Contraction Mapping question

Question

Let X be the set of continuous real valued functions defined on $[0,\frac{1}{2}]$ with the metric $d(f,g):=\sup_{x\in[0,\frac{1}{2}]} |f(x)-g(x)|$.

Define the map $\theta:X\rightarrow X$ such that $$\theta (f)(x)=\int_{0}^{x} \frac{1}{1+f(t)^2} dt$$.

I need to show that $\theta$ is a contraction mapping and that the unique fixed point satisfies $f(0)=0$ and the differential equation $\frac{df}{dx}=\frac{1}{1+f(x)^2}$

So I'm pretty lost on this, I'm quite comfortable proving that things like $f(x)=1+\frac{1}{1+x^4}$ are contraction mapping but I'm a bit confused with this, so

$$d(\theta(f),\theta(g))=\sup|\int_{0}^{x} \frac{1}{1+f(t)^2}-\frac{1}{1+g(t)^2} dt|$$

and so this is: $$=\sup|\int_{0}^{x} \frac{(g(t)-f(t))(g(t)+f(t))}{(1+f(t)^2)(1+g(t)^2)} dt|$$

but I am unsure where to go from here, I know that I need to get this to be something like:

$$\leq\alpha\sup|f(x)-g(x)|$$ where $\alpha$ is the contraction constant?

Thanks very much for any help

Answer 1

You can show that the function $g(a,b)={{a+b}\over{(1+a^2)(1+b^2)}}$ has a maximum at $a=b=\frac{1}{\sqrt{3}}$ with a max value of $\frac{9}{8\sqrt 3}$. The last integral is less than $ \sup |\int_0^x \frac {3\sqrt 3}{8} (g(t)-f(t)) dt |$, but this is $< C |x| \sup_{[0,x]} |f(t)-g(t)|$ so for $|x|<K$ you get the inequality you want.

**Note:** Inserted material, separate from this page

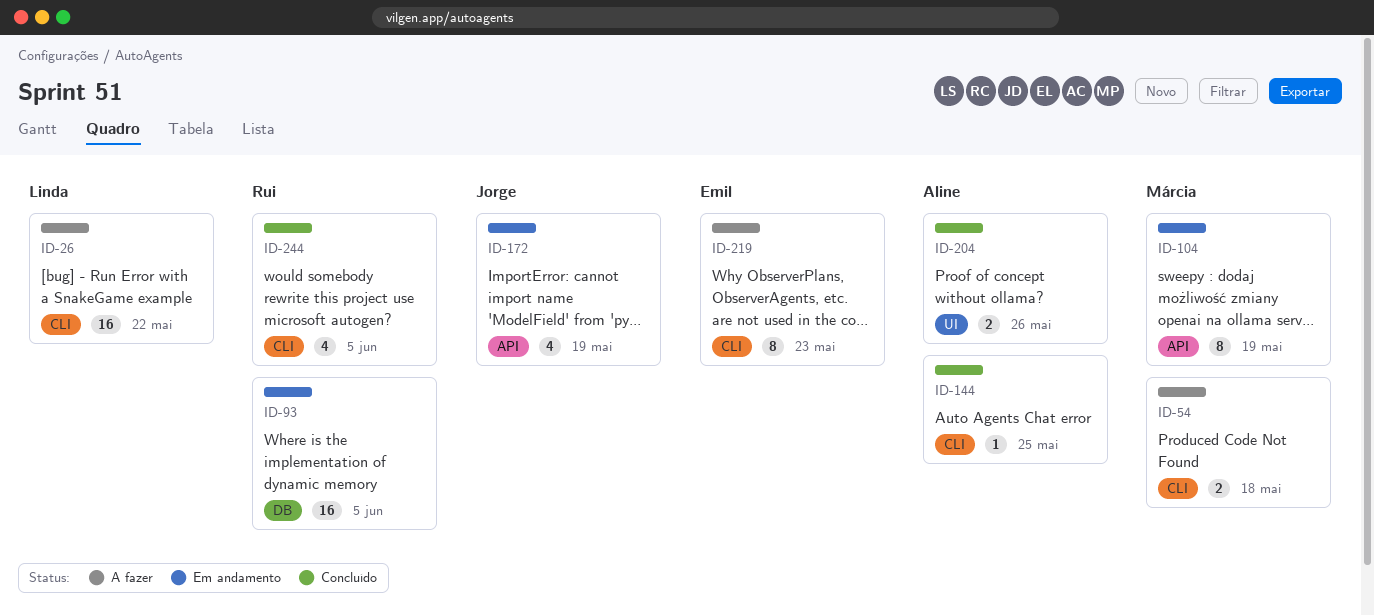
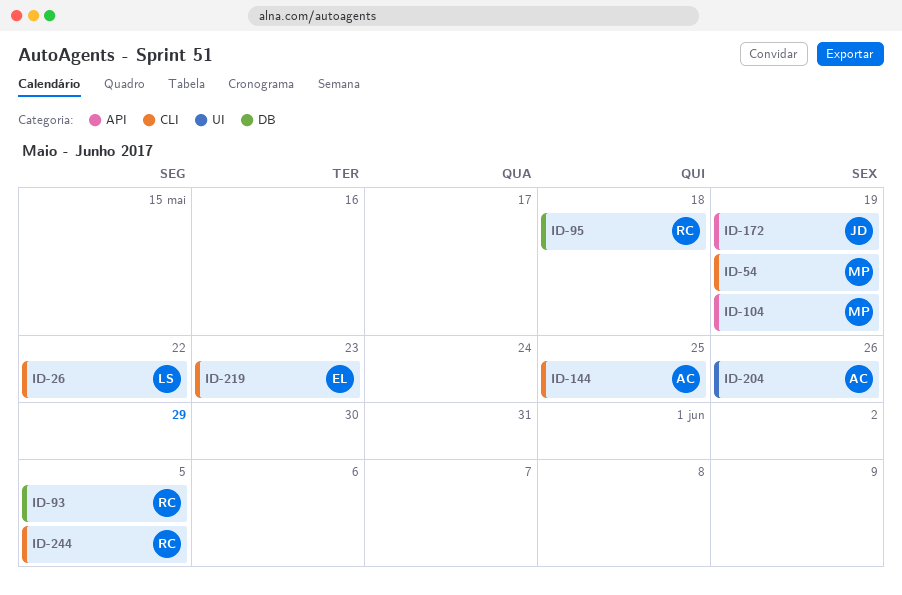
ID-54, due: May 18 -> May 19
ID-95: none -> present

(My original incorrect answer, corrected by Jean Marie, had $a=b=1/3$ with maximum value of $27/50$).

Answer 2

In fact, Picard-Lindelof Theorem tells you that what you really need is $H(x)=\dfrac{1}{1+x^2}$ being Lipshitz continuous in a neighbourhood of $0$.